Give the records from the line containing "Rendered at 1275 by 1650 pixels." through the line containing "List each element's" as a numbered list, skipping any blank lines.
^^^^^^^^^^^^^^^^
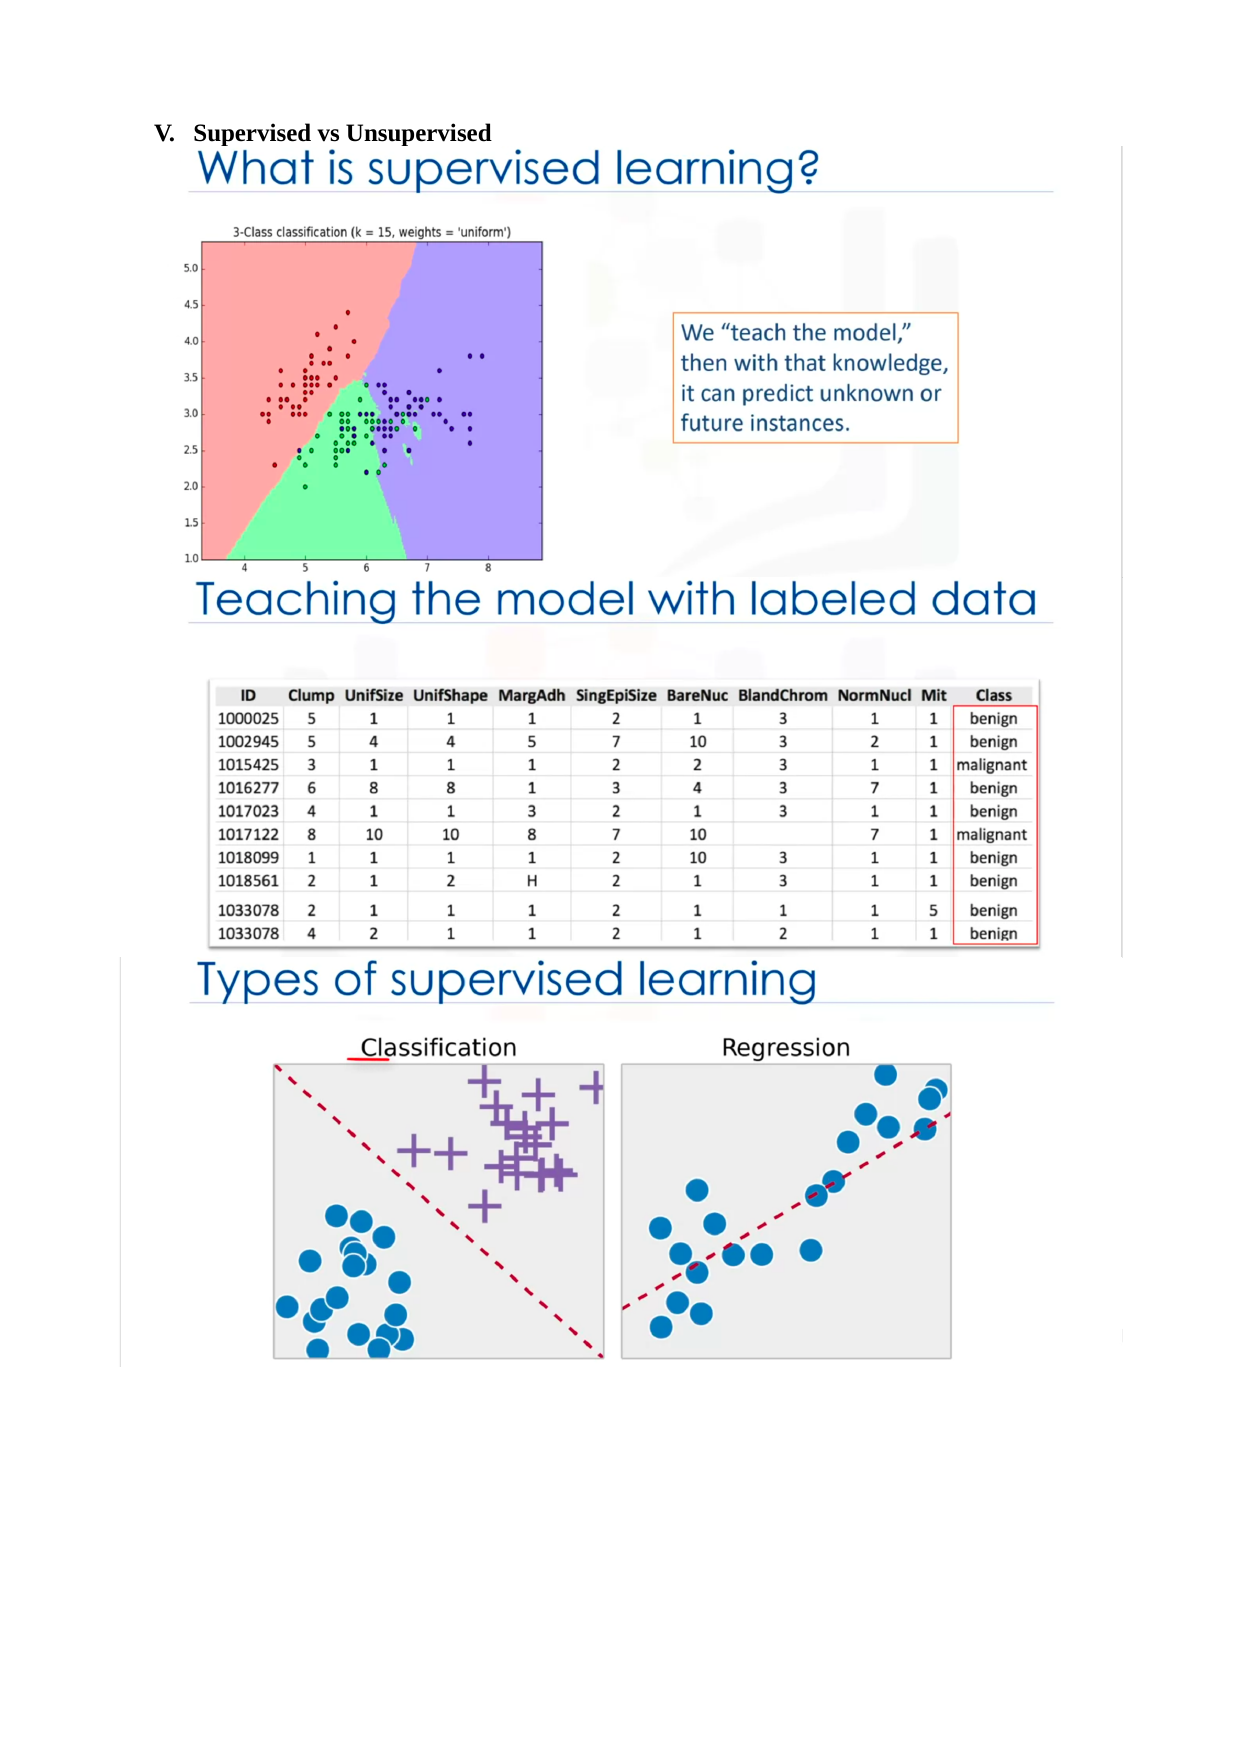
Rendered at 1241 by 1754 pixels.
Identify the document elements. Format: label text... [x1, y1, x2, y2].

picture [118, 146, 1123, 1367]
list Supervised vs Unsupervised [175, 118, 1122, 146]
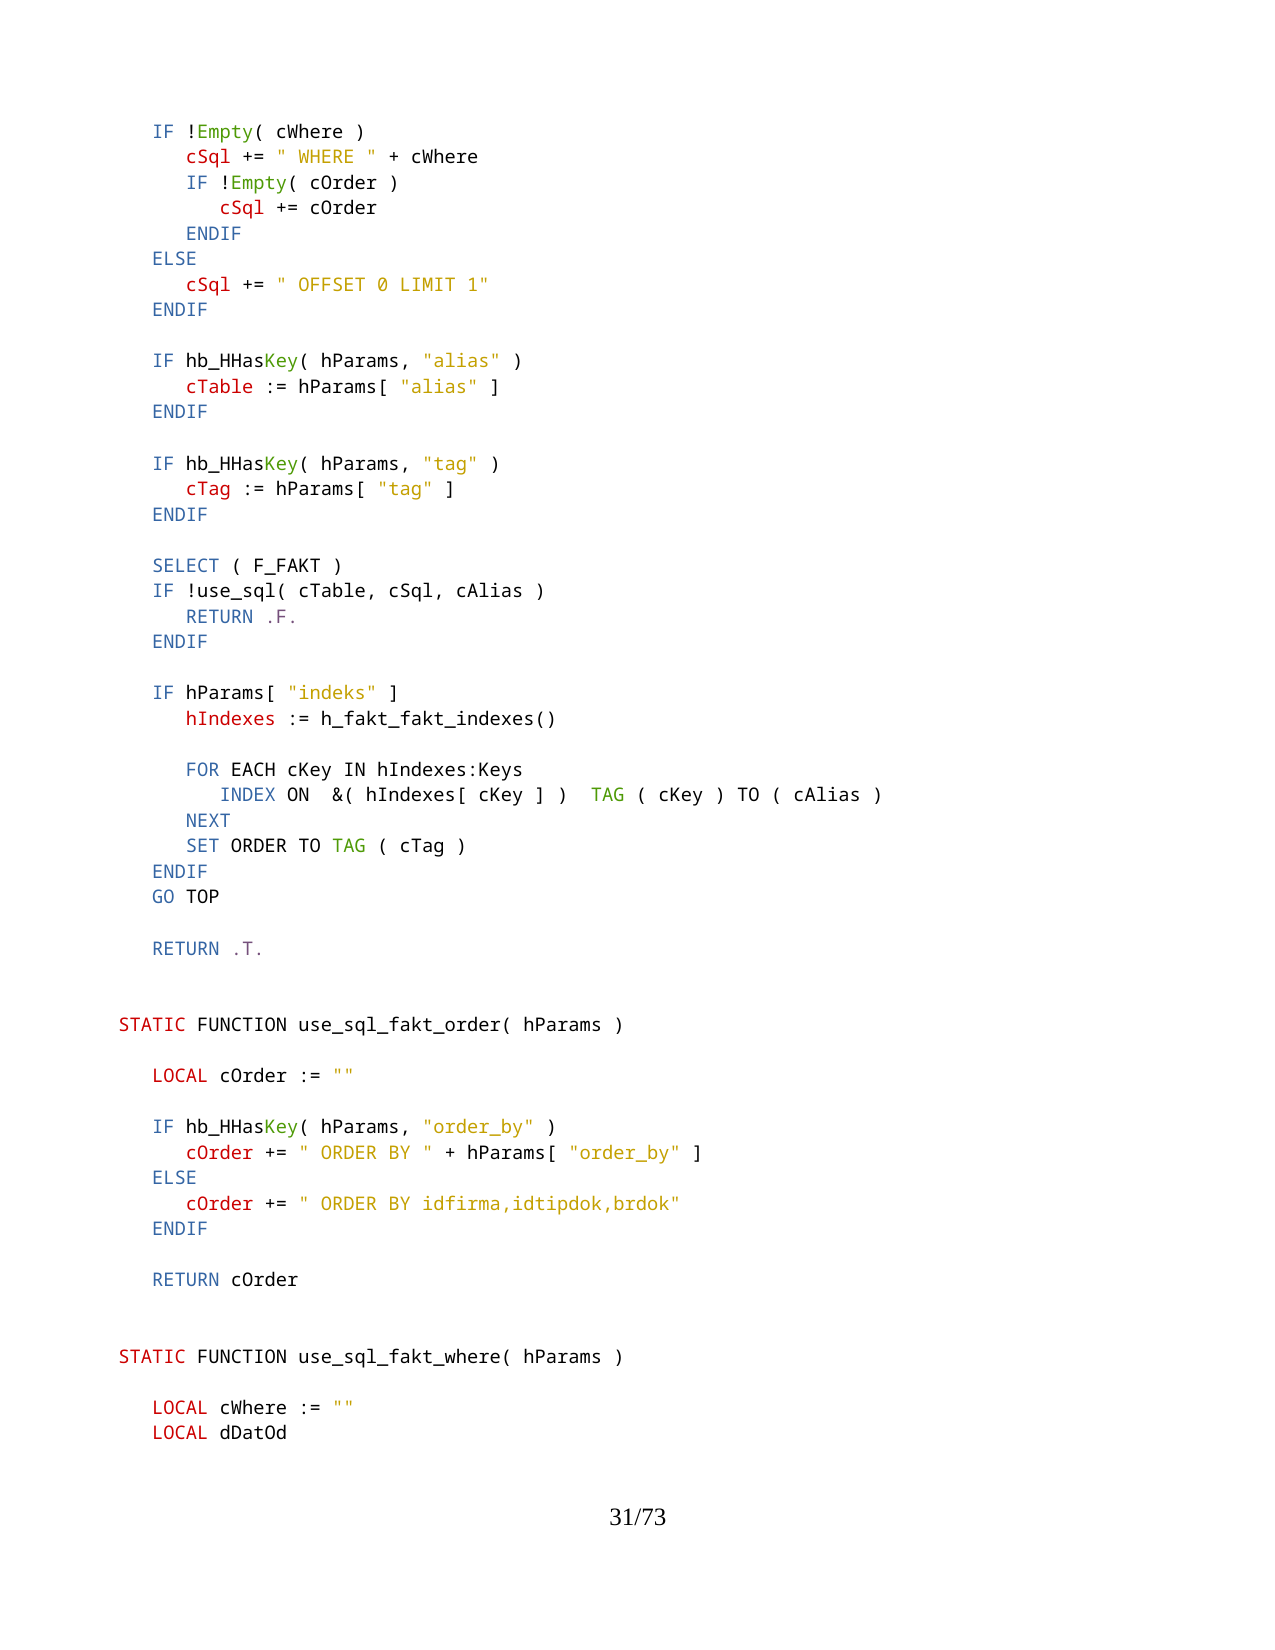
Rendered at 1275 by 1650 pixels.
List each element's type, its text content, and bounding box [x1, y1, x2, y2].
^^^^^^^^^^^^^^^^
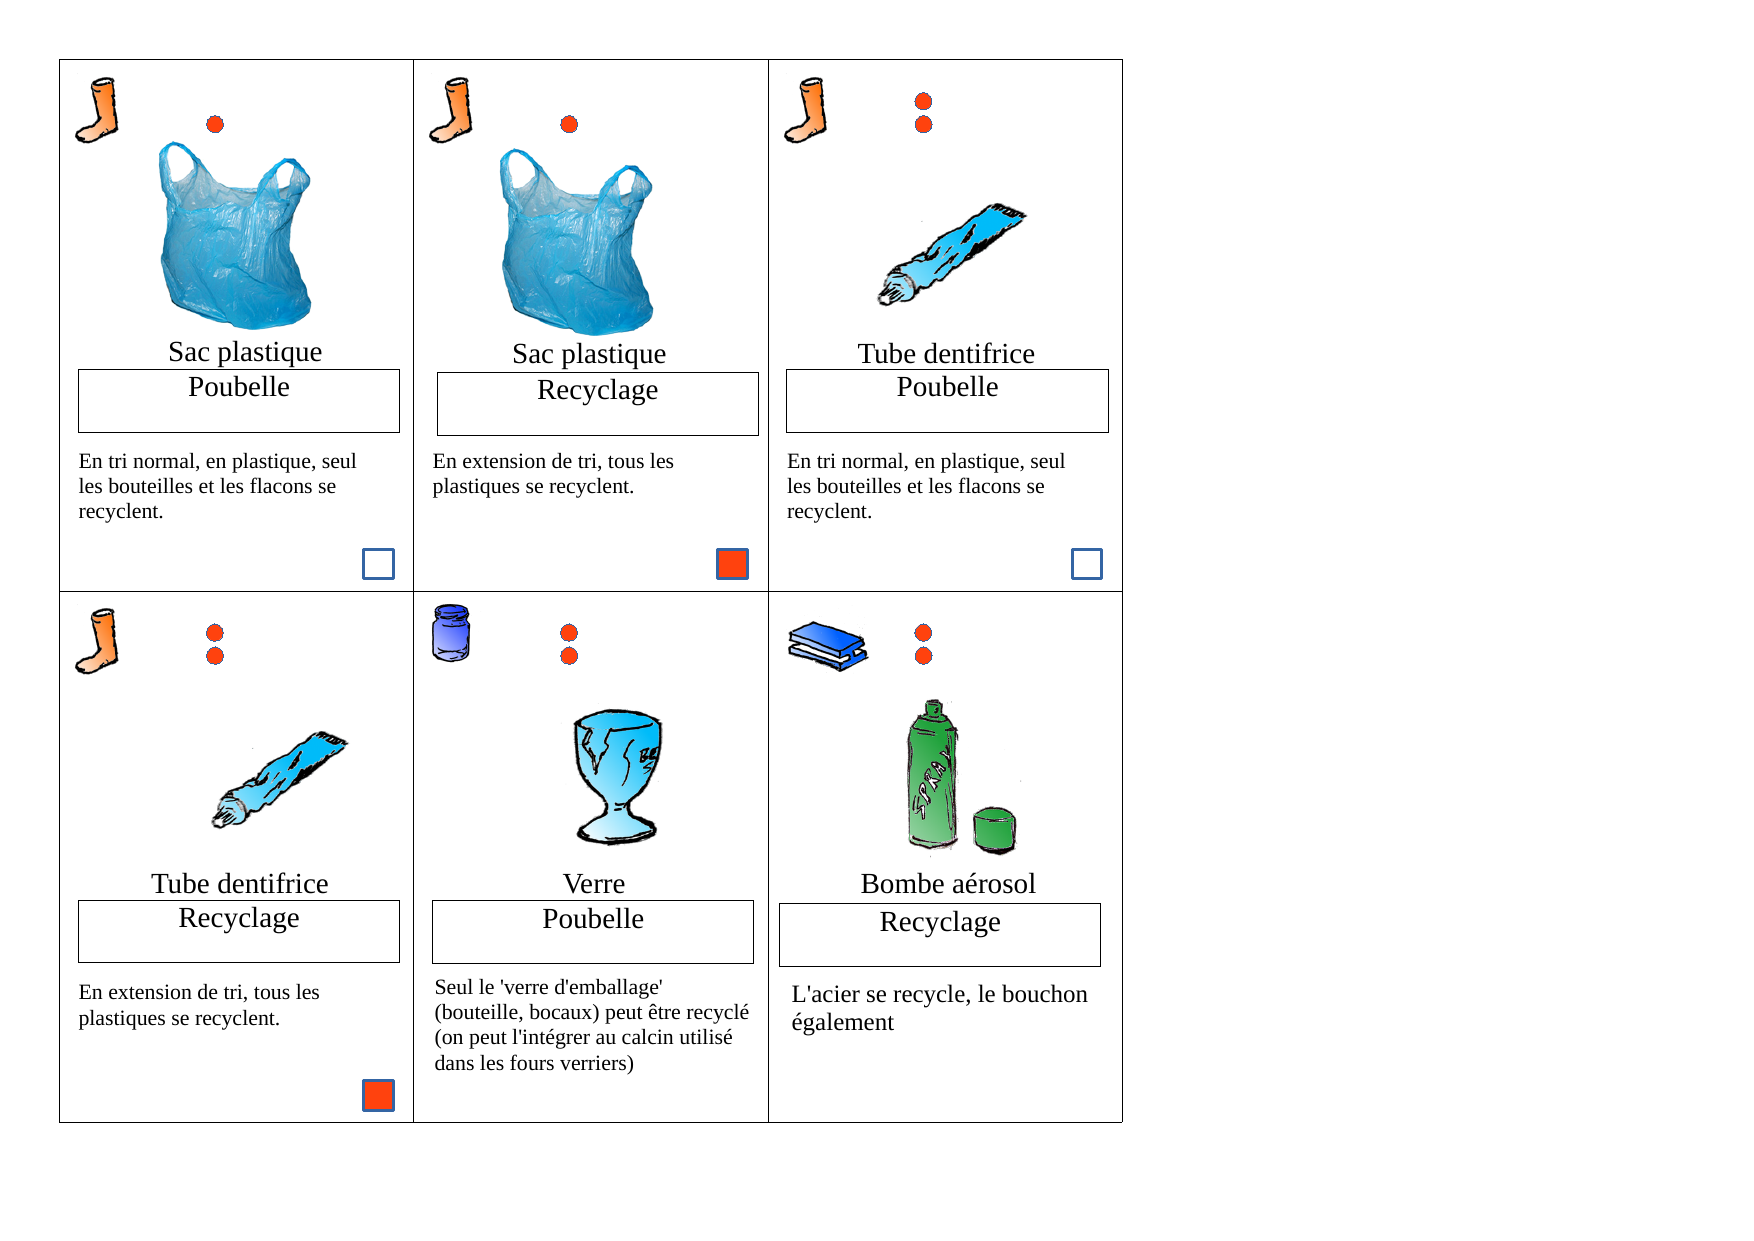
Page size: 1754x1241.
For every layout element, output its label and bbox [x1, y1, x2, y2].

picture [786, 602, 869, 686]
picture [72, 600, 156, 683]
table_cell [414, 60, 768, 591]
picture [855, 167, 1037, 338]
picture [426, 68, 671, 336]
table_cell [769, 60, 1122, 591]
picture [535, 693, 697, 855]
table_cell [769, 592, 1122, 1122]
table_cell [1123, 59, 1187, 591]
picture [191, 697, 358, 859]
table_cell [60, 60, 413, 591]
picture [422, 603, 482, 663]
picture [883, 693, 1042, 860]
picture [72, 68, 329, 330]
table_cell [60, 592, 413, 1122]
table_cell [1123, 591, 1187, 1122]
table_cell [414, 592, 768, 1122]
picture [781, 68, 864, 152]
^^^^^^^^^^^^^^^^
» **Solution for this task**:
1. Rendered at 1275 by 1650 pixels.
2. List each element's type, its text content, and bounding box [x1, y1, x2, y2].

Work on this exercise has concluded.